Because of their different numbers of fingers, different races have number systems with different bases like six, ten or twelve. This will be part of the clue as to who murdered Earth. In fact, here is the earlier part of the clue, a conversion table found inside a missile patrolling Earth:

"ABCDEF
"MNOPQ MR
"BA:PM
"ABIJ:MOQMP
"JEHC:NMQPPO"
-CHAPTER FOUR, p. 48.

Two sets of alien symbols have been represented by Roman letters. Recognizable Kandemirian numerals have been represented by A through L whereas a different set of symbols has been rendered by M through R. If the M-R symbols are numbers to base 6, then they might give us:

R=0
M=1
N=2
O=3
P=4
Q=5
MR=6 (rendered as the equivalent of "10" to base 6)

The six-fingered Monwaingi count in sixes whereas the ten-fingered Vorlakka "...used a decimal system like Earth's." (p. 65) So what is the base number of Kandemirian mathematics?

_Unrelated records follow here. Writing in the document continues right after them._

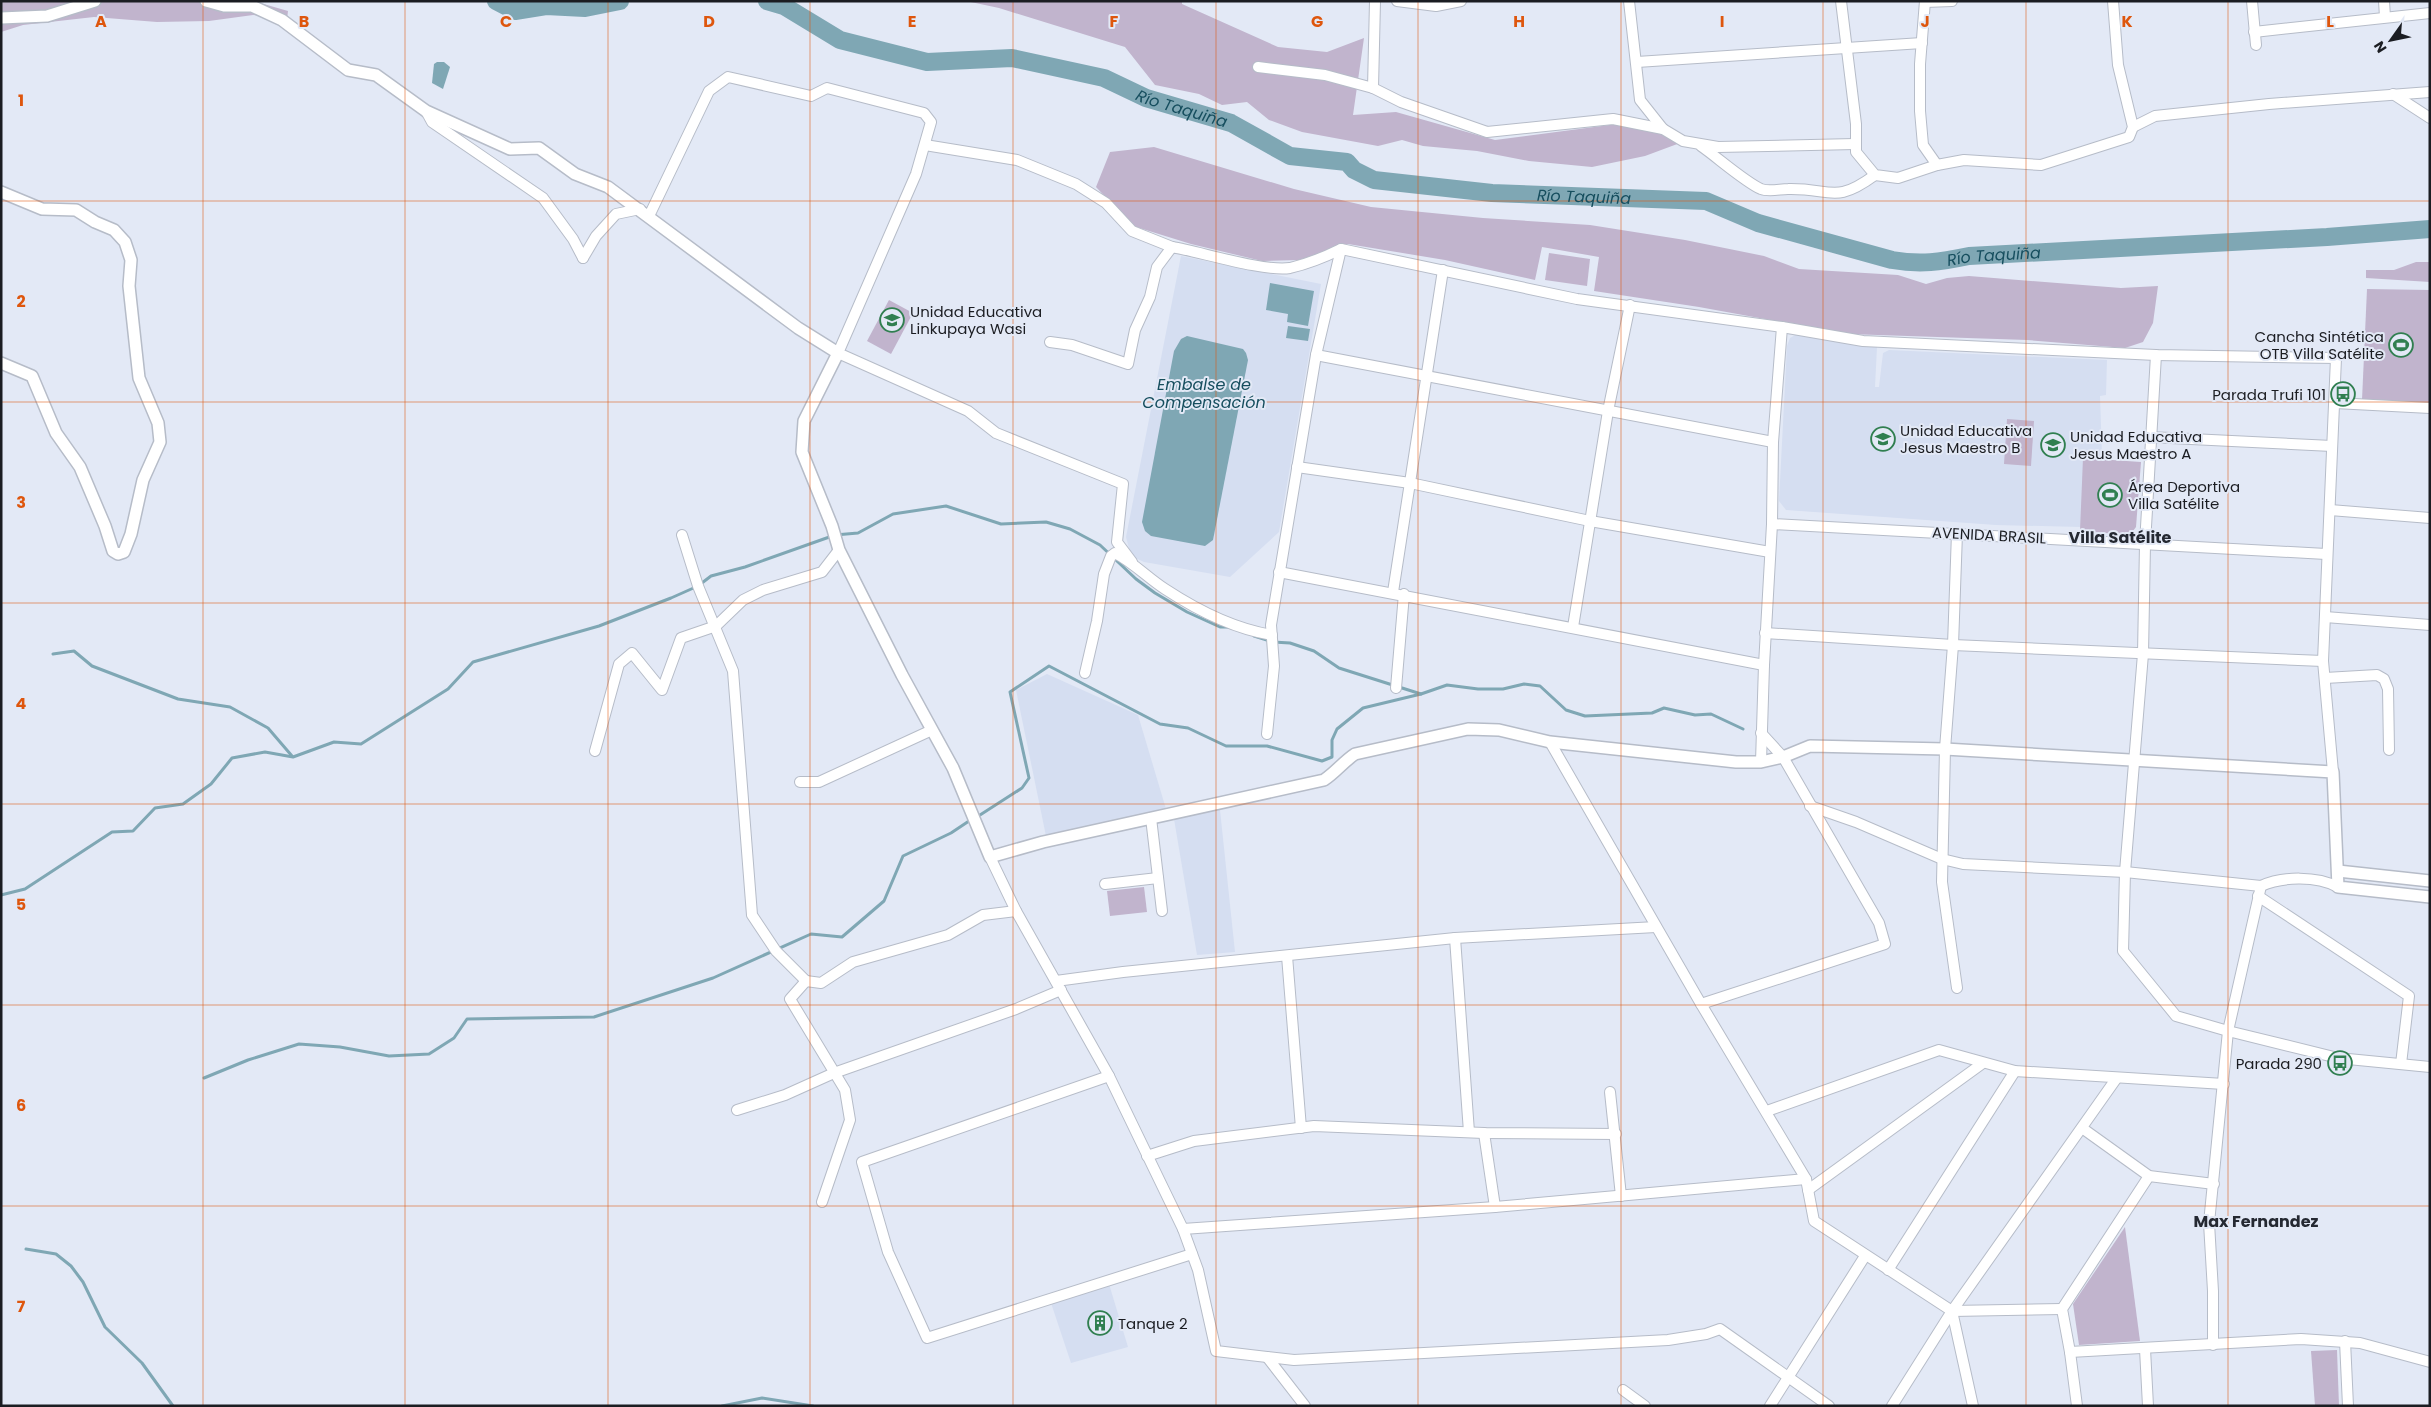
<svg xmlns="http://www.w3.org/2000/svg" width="2431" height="1407" viewBox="0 0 2431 1407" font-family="Poppins,sans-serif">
	<rect width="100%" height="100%" fill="#e3e9f6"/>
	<g fill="#d5def1">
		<path d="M1181 256 1321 284 1279 532 1230 577 1144 562 1131 556 1126 537Z"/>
		<path d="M1797 334 1877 347 1875 387H1879L1883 353 1889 350 2107 360 2106 395 2100 396 2102 456 2084 453 2081 527 1996 525 1786 510 1779 501 1787 346 1790 338Z"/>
		<path d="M1047 674 1138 715 1166 809 1046 836 1016 690Z"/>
		<path d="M1220 810 1235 952 1197 955 1174 819Z"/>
		<path d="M1109 1284 1128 1347 1071 1363 1051 1303Z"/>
	</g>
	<g fill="#c1b4cd">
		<path d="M1 1H253L288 11 287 19 253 15 209 21 157 22 94 17 23 25 1 32Z"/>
		<path d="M966 1H1182V4L1278 47 1327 52 1364 38 1353 115 1396 112 1495 140 1617 124 1664 134 1680 143 1645 156 1592 167 1529 161 1477 151 1423 146 1402 140 1378 146 1302 132 1269 120 1247 102 1222 105 1199 94 1155 85 1125 47 999 8Z"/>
		<path d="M1154 147 1294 189 1371 207 1483 218 1590 225 1685 240 1764 256 1799 269 1898 275 1926 284 1947 278 1969 276 2121 288 2158 286 2153 323 2143 342 2125 348 2027 340 1848 334 1699 307 1594 291 1599 257 1542 247 1535 280 1445 260 1348 244 1299 260 1262 261 1191 244 1133 226 1096 187 1110 152Z"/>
		<path d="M1549 253 1590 259 1587 286 1545 280Z"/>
		<path d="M2416 262H2430V282L2366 278V270H2394Z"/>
		<path d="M2367 289 2430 290V404L2362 400Z"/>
		<path d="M889 300 913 313 891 354 867 341Z"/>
		<path d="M2007 419 2034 421 2031 466 2004 464Z"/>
		<path d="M2083 458 2141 462 2136 527 2130 535 2080 531Z"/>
		<path d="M1144 887 1147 912 1110 916 1107 891Z"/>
		<path d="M2125 1227 2140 1341 2079 1345 2073 1304Z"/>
		<path d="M2337 1350 2339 1406H2315L2311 1351Z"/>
	</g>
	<g fill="#7fa7b4">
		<path d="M437 62H444L450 67 443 89 432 83 434 64Z"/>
		<path d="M1270 283 1314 291 1308 326 1287 322 1288 314 1266 310Z"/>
		<path d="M1288 326 1310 329 1308 341 1286 338Z"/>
		<path d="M1187 336 1243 349 1246 353 1248 360 1213 540 1205 546 1151 536 1145 531 1142 522 1174 351 1181 339Z"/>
	</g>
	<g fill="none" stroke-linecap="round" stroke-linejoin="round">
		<g stroke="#7fa7b4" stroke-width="3">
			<path d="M1254 636 1273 642 1290 643 1314 651 1339 668 1421 694 1447 685 1478 689H1503L1524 684 1540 686 1566 710 1585 716 1652 713 1664 708 1695 715 1711 714 1743 729"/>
			<path d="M53 654 74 651 92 666 178 699 230 707 268 728 292 756"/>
			<path d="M980 815 1022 788 1029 778 1010 692 1049 666 1160 724 1188 728 1226 746H1267L1322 761 1332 757V740L1337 729 1363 708 1421 694"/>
			<path d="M1 895 25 889 112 832 133 831 155 808 183 804 211 784 232 758 265 752 293 757 334 742 361 744 448 689 473 662 599 626 671 598 698 586 711 576 745 567 835 535 858 533 893 514 946 506 1001 524 1046 522 1070 529 1100 545 1136 579 1155 593 1187 612 1220 627H1230"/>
			<path d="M204 1078 248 1060 299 1044 340 1047 389 1056 429 1054 454 1038 467 1019 594 1017 713 978 811 934 842 937 884 901 903 856 951 833 969 821"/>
			<path d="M26 1249 56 1254 71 1266 83 1282 105 1327 142 1363 173 1406"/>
			<path d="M722 1406 762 1398 813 1406"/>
		</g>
		<g stroke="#7fa7b4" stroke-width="18">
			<path d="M496 1 515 11 546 6 585 8 620 1"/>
			<path id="s1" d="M767 1 784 6 840 40 927 62 1012 58 1104 78 1146 98 1231 123 1290 156 1347 162 1354 170 1374 180 1492 193 1706 201 1758 223 1892 260C1921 265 1940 262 1969 256L2327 237 2430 229"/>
		</g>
		<g stroke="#b6bcc8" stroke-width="12">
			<g id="minor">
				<path d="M1397 1 1436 6 1461 1"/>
				<path d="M1629 1 1640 100 1663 129"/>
				<path d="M1841 1 1856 124V152L1875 175 1898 178 1937 165 1964 160 2041 165 2129 137 2133 127 2118 65 2113 1"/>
				<path d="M1925 1 1920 64V111L1923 145 1937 165"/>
				<path d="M2252 1 2256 45"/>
				<path d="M2384 1 2385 17"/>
				<path d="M1925 2 1952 1"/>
				<path d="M2254 32 2430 13"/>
				<path d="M1637 62 1922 43"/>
				<path d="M1258 67 1325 75 1373 88 1401 102 1487 132 1613 119 1663 129 1683 141 1718 147 1855 144"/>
				<path d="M1373 88 1375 1"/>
				<path d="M2393 94 2430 118"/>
				<path d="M426 111 432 122 543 198 573 239 583 258"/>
				<path d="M2133 127 2155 116 2269 104 2430 92"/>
				<path d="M925 145 1017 160 1076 184 1106 203 1132 231 1172 247"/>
				<path d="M1701 146C1717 157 1745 182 1761 189 1769 192 1780 189 1788 189 1832 188 1834 205 1875 175"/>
				<path d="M649 216 709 91 728 77 811 96 827 88 924 113 931 122 916 174 838 353 968 411 996 433 1123 484 1117 542 1132 562"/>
				<path d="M583 258 596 236 616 214 640 209"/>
				<path d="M1050 342 1072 345 1128 364 1135 330 1150 297 1157 267 1172 247C1201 252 1264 272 1290 268 1307 264 1325 257 1341 249L1577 299 1782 327 1863 341 2156 355 2336 358 2323 661 2333 772"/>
				<path d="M1316 355 1773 442"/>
				<path d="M2156 355 2145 544 2143 654 2125 872 2123 951 2176 1016 2228 1031 2338 1058 2430 1067"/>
				<path d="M2335 403 2430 408"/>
				<path d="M2150 437 2332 446"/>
				<path d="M1297 467 1410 483 1590 521 1770 552"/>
				<path d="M2330 510 2430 518"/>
				<path d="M1772 524 2326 554"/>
				<path d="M682 535 698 586 733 671 752 915 776 951 806 981 790 999 845 1090 850 1120 822 1202"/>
				<path d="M1279 572 1764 665"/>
				<path d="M1393 592 1443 270"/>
				<path d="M2325 617 2430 625"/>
				<path d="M1573 627 1608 411 1630 305"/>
				<path d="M1765 633 1953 645 2323 661"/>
				<path d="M1085 673 1097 621 1104 574 1111 556 1115 553C1134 563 1148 578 1165 589 1197 610 1235 629 1272 635"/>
				<path d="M2325 678 2377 675 2384 679 2388 689 2389 750"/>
				<path d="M1396 688 1404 594"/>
				<path d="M1267 734 1274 666 1271 625 1316 355 1341 249"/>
				<path d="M1550 742 1701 1004 1806 1179 1814 1221 1952 1311 1973 1406"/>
				<path d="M595 751 619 664 632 653 662 690 681 638 716 626 743 600 763 590 822 572 839 550"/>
				<path d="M1761 762 1764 665 1772 524 1773 442 1782 327"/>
				<path d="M800 782H819L932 730"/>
				<path d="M1810 806 1856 822 1942 859 1963 864 2125 872 2261 886C2283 876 2317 876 2338 887"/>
				<path d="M1151 818 1162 911"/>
				<path d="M990 857 1016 911 1109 1076 1183 1229 1198 1270 1216 1351 1267 1357"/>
				<path d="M1105 884 1158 878"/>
				<path d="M2258 896 2409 996 2401 1064"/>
				<path d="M1455 938 1469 1132"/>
				<path d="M1287 956 1301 1128"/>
				<path d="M806 981 821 983 853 962 948 935 983 915 1016 911"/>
				<path d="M1056 981 1123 972 1455 938 1656 927"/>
				<path d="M1957 988 1942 882 1945 749 1953 645 1957 533"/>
				<path d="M1701 1004 1885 944 1879 923 1783 757 1761 733"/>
				<path d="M1109 1076 862 1162 888 1252 927 1338 1192 1254"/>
				<path d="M1610 1092 1621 1196"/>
				<path d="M737 1110 785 1095 834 1073 1016 1009 1061 990"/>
				<path d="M1767 1111 1939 1050 2015 1071 2224 1084"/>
				<path d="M2082 1128 2149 1176 2214 1184"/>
				<path d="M1484 1133 1495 1207"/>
				<path d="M1147 1156 1194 1141 1314 1126 1484 1133 1616 1134"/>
				<path d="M2149 1176 2062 1309 2070 1352 2301 1339 2360 1343 2430 1362"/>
				<path d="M1808 1190 1983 1063"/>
				<path d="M1183 1229 1495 1207 1806 1179"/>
				<path d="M1888 1270 2015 1071"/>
				<path d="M1952 1311 2062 1309"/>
				<path d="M2345 1341 2348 1406"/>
				<path d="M2213 1345V1291L2209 1223 2228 1031 2261 886"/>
				<path d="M2145 1349 2148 1406"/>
				<path d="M2070 1352 2077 1406"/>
				<path d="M1623 1390 1645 1406"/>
				<path d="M1305 1406 1267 1357 1294 1360 1668 1340 1706 1334 1720 1329 1829 1406"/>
				<path d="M1770 1406 1865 1256"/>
				<path d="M1892 1406 1952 1311 2116 1079"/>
			</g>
		</g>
		<g stroke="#b6bcc8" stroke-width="14">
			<g id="tertiary">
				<path d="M206 1 224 6H252L282 20 348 70 376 75 426 111 510 149 539 148 575 174 608 187 798 328 838 353 804 421 802 452 832 526 839 550 902 675 953 768 990 857 1043 842 1324 780C1336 772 1343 762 1355 754L1468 729 1499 730 1550 742 1736 762H1761L1783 757 1810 746 1945 749 2333 772 2338 887 2430 897"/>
				<path d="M1 18 47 16 95 1"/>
				<path d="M1 192 42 209 76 210 95 222 114 230 125 242 131 260 129 286 139 378 158 423 160 442 143 480 131 534 124 552 118 554 113 551 105 526 80 467 56 433 32 376 1 363"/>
				<path d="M2338 871 2430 881"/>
			</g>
		</g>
		<use href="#minor" stroke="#fff" stroke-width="10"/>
		<use href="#tertiary" stroke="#fff" stroke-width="11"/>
	</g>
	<path fill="none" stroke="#de560d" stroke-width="1" stroke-opacity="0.55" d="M203 1V1406M405 1V1406M608 1V1406M810 1V1406M1013 1V1406M1216 1V1406M1418 1V1406M1621 1V1406M1823 1V1406M2026 1V1406M2228 1V1406M1 201H2430M1 402H2430M1 603H2430M1 804H2430M1 1005H2430M1 1206H2430"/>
	<defs>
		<g id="school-ring" transform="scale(1.25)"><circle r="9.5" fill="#e3e9f6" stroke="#307f50" stroke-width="1.5"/><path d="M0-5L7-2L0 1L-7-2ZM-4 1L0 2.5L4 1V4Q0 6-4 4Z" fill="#307f50"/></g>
		<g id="stadium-ring" transform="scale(1.25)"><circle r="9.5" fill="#e3e9f6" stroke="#307f50" stroke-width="1.5"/><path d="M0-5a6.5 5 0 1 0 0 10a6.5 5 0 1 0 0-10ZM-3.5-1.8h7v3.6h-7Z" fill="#307f50"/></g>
		<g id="bus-ring" transform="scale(1.25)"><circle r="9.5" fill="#e3e9f6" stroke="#307f50" stroke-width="1.5"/><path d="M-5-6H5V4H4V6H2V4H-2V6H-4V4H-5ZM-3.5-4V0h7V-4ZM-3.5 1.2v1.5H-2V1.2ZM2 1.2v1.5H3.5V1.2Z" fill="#307f50"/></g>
		<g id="building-ring" transform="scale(1.25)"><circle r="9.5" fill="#e3e9f6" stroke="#307f50" stroke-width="1.5"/><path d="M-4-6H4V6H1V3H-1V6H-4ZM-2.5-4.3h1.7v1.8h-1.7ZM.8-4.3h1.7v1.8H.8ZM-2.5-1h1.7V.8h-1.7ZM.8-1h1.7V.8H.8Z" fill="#307f50"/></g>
	</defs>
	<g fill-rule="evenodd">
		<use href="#school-ring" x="892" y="320"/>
		<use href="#stadium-ring" x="2401" y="345"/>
		<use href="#bus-ring" x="2343" y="394"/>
		<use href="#school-ring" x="1883" y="439"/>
		<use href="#school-ring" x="2053" y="445"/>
		<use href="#stadium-ring" x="2110" y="495"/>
		<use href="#bus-ring" x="2340" y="1063"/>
		<use href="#building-ring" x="1100" y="1323"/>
	</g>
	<g text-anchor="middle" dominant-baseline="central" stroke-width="4" stroke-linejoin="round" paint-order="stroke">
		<g font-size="15" fill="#1b1d22" stroke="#e3e9f6" text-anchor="start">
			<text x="910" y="311">Unidad Educativa<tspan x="910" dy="17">Linkupaya Wasi</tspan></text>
			<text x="2384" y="336" text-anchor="end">Cancha Sintética<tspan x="2384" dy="17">OTB Villa Satélite</tspan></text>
			<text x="2326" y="394" text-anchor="end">Parada Trufi 101</text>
			<text x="1900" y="430">Unidad Educativa<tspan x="1900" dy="17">Jesus Maestro B</tspan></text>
			<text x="2070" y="436">Unidad Educativa<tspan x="2070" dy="17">Jesus Maestro A</tspan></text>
			<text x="2128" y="486">Área Deportiva<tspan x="2128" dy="17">Villa Satélite</tspan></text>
			<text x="2322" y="1063" text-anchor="end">Parada 290</text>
			<text x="1118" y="1323">Tanque 2</text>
		</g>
		<g font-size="15" fill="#1b1d22" stroke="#e3e9f6">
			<text transform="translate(1989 535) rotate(3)">AVENIDA BRASIL</text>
		</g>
		<g font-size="16" font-style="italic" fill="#164e5e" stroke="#e3e9f6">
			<text stroke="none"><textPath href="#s1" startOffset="436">Río Taquiña</textPath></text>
			<text stroke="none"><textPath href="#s1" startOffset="856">Río Taquiña</textPath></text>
			<text stroke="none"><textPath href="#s1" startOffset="1276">Río Taquiña</textPath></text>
			<text x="1204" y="384">Embalse de<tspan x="1204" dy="18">Compensación</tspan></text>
		</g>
		<g font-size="16" font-weight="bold" fill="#252932" stroke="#e3e9f6">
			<text x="2120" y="537">Villa Satélite</text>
			<text x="2256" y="1221">Max Fernandez</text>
		</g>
	</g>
	<g font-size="16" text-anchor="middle" font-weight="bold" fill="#de560d" stroke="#e3e9f6" stroke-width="4" stroke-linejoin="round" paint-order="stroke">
		<text x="101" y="27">A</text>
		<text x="304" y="27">B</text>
		<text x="506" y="27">C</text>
		<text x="709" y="27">D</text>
		<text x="912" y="27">E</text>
		<text x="1114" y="27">F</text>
		<text x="1317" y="27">G</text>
		<text x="1519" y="27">H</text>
		<text x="1722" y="27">I</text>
		<text x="1925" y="27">J</text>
		<text x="2127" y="27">K</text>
		<text x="2330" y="27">L</text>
		<text x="21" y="106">1</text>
		<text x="21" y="307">2</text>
		<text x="21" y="508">3</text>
		<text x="21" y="709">4</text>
		<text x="21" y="910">5</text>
		<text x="21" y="1111">6</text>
		<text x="21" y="1312">7</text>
	</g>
	<rect width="2431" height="1407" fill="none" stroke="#1b1d22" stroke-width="5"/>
	<g transform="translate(2391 40) rotate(237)" stroke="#e3e9f6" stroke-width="4" paint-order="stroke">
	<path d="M0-4L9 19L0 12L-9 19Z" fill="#1b1d22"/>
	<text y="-8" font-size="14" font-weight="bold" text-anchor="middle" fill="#1b1d22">N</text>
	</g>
</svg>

"That's why I've gone so gutless, [Donnan] thought. Now there's nothing in space or time except my own piddling self.
"The hell there isn't!
"The knowledge burst within him. He sat straight with an oath."
-CHAPTER SEVEN, p. 80.

What knowledge? This is yet another Andersonian moment of realization, initiating yet more reader suspense as we wait to learn what has burst within Donnan.

1 comment:

Sean M. Brooks said...

Kaor, Paul!

AFTER DOOMSDAY could be best described as both science fiction and a murder mystery (with Earth and practically all of the human race as the murder victims). And in some ways a more satisfactory mystery than the recently reviewed MURDER BY THE SWORD. And yet again, because of you, I realized that the bit you quoted from Chapter Seven was an Andersonian "moment of realization," a regularly recurring feature in Anderson's stories.